Operating Capital and Capital Expenditure Requirements
We received CE Mark regulatory approval of our
Fantom
scaffold on April 3, 2017 and are working to initiate commercial sales in May 2017.
Fantom
is our first commercial product; we have not commercialized any products or generated any revenue since our inception in June 1998. We have incurred substantial losses since our inception and anticipate that we will continue to incur substantial net losses and cash outflows through the remainder of 2017 and into 2018 as we establish commercial operations, continue current and initiate new clinical trials, develop and test new technologies and product opportunities, and expand our corporate infrastructure.
Until we reach a sales volume to generate positive cash flow, we plan to fund our operating and capital needs with our current cash resources and with the proceeds of the financing agreement we entered into on April 22, 2017. Based on our current operating plans and projections, we believe the $21.3 million cash received on May 4, 2017 will be sufficient to fund our operating and capital needs through at least the first quarter of 2018. The remaining committed funds, and uncommitted funds, if approved by shareholders and if received, would further extend this operating timeframe. Also, in either late 2017 or early 2018, we intend to pursue listing of our common stock on NASDAQ, or another exchange approved by our noteholders, and may consider raising additional funds concurrent with that listing in order to conduct a U.S. clinical trial.
Assuming success in receiving shareholder approval and completing the April 22, 2017 financing agreement and in commercializing
Fantom
, we may still need to secure additional capital prior to the time we are able to maintain our operations from our cash inflows. This needed additional capital may not be available on reasonable terms, if at all. Additionally, we may be limited under the terms of our convertible notes as to the type, quantity, timing, or other aspects of a financing, unless the noteholders agree. Any financing, even one to which the noteholders agree, may result in additional dilution to our current securityholders, could have rights senior to those of our common stock, and/or could contain provisions that would restrict our operations. If we are unable to raise additional capital as and when needed, we may be compelled to sell certain assets, including intellectual property assets. Even if we are able to raise additional capital and commercialize our products, we may never become profitable, or if we do attain profitable operations, we may not be able to sustain profitability and cash flows on a recurring basis.

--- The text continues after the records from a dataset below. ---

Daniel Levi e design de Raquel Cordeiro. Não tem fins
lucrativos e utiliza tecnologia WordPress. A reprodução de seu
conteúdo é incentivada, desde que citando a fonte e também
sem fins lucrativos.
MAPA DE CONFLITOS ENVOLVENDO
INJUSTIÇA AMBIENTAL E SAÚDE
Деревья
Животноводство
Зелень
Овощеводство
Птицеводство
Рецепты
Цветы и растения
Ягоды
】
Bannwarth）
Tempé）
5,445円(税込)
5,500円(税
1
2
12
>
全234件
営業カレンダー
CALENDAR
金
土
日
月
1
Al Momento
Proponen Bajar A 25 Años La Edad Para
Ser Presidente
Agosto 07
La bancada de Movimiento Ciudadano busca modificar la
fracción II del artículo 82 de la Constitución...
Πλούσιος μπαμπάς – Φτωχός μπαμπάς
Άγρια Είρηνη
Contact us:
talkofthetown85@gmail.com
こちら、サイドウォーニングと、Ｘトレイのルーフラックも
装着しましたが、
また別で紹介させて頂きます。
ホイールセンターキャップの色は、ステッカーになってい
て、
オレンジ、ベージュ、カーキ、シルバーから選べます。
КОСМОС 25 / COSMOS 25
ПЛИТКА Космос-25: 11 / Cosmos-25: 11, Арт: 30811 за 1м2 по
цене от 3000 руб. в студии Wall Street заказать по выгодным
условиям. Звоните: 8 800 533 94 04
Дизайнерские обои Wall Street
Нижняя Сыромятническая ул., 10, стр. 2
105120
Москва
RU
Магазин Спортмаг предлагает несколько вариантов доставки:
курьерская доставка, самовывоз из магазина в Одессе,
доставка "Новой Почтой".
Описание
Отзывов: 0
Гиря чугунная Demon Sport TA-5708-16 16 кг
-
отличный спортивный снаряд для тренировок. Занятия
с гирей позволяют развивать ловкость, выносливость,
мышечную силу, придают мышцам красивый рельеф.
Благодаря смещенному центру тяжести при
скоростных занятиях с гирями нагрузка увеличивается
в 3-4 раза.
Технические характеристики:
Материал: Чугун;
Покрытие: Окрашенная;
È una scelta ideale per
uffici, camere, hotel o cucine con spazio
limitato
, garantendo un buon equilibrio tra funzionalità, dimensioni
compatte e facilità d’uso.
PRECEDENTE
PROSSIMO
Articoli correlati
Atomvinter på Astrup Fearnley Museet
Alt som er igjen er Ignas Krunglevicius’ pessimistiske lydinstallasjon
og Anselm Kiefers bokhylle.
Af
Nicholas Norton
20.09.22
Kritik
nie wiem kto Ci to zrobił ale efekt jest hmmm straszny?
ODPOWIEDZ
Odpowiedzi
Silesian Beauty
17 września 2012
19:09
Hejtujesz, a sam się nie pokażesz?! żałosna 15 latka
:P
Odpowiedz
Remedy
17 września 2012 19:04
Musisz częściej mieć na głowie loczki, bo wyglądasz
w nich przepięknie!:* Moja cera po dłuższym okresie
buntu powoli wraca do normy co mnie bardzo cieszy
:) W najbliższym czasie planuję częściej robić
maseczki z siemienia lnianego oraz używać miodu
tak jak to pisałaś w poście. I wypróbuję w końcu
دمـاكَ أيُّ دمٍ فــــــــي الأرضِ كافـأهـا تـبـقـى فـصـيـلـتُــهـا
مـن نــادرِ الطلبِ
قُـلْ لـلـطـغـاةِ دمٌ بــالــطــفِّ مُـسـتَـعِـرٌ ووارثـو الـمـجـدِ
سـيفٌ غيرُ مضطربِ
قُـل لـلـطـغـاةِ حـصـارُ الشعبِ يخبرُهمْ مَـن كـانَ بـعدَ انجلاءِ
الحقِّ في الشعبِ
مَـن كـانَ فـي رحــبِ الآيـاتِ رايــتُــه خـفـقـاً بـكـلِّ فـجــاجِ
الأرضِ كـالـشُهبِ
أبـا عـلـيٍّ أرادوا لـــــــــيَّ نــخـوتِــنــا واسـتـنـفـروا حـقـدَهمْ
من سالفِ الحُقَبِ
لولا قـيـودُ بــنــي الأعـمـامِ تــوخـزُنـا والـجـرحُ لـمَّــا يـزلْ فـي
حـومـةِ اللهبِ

Our ongoing capital requirements will also depend on the extent to which we acquire or invest in businesses, products, and technologies; we currently have no commitments or agreements relating to any of these types of transactions. We believe our current San Diego facility has the capacity to produce the quantities of
Fantom
that will be needed for our initial commercial sales and, therefore, do not have any plans for facility expansion at this time.